From the records below, copy every line that contains the word "CAKE".

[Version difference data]
————

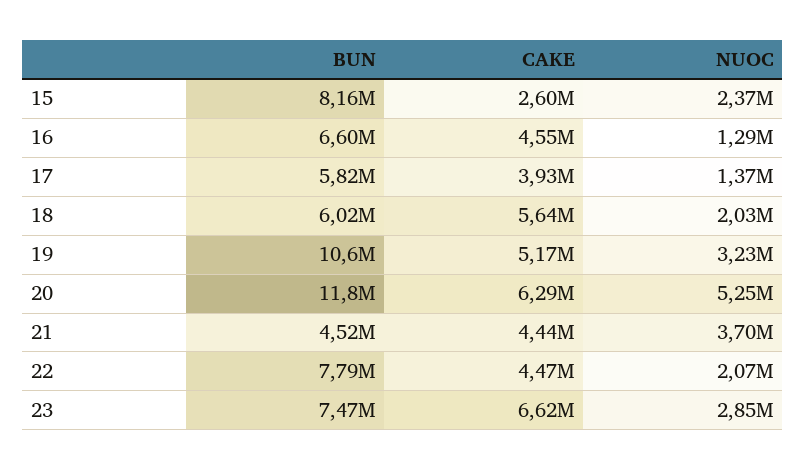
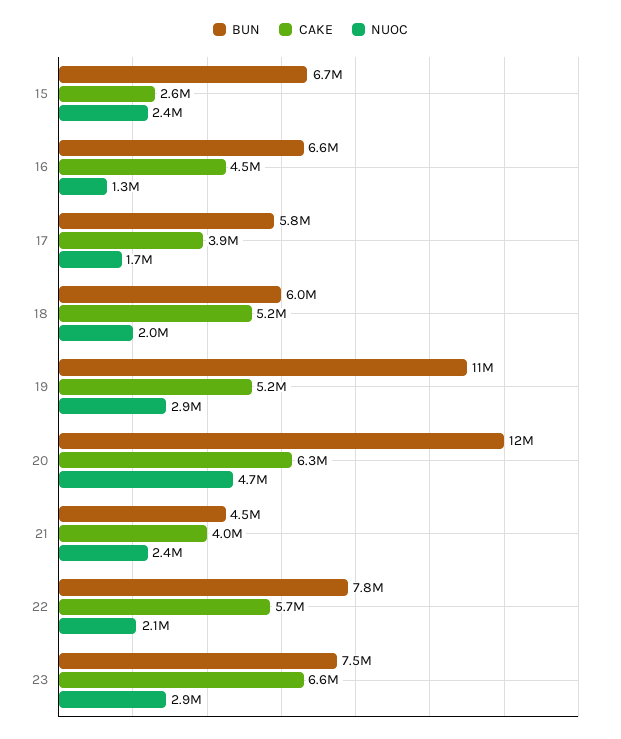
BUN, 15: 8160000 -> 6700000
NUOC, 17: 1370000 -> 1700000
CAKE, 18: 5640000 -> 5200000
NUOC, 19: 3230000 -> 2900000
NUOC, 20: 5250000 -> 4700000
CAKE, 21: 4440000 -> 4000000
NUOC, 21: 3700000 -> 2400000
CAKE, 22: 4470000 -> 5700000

————

→ **Output**
CAKE, 18: 5640000 -> 5200000
CAKE, 21: 4440000 -> 4000000
CAKE, 22: 4470000 -> 5700000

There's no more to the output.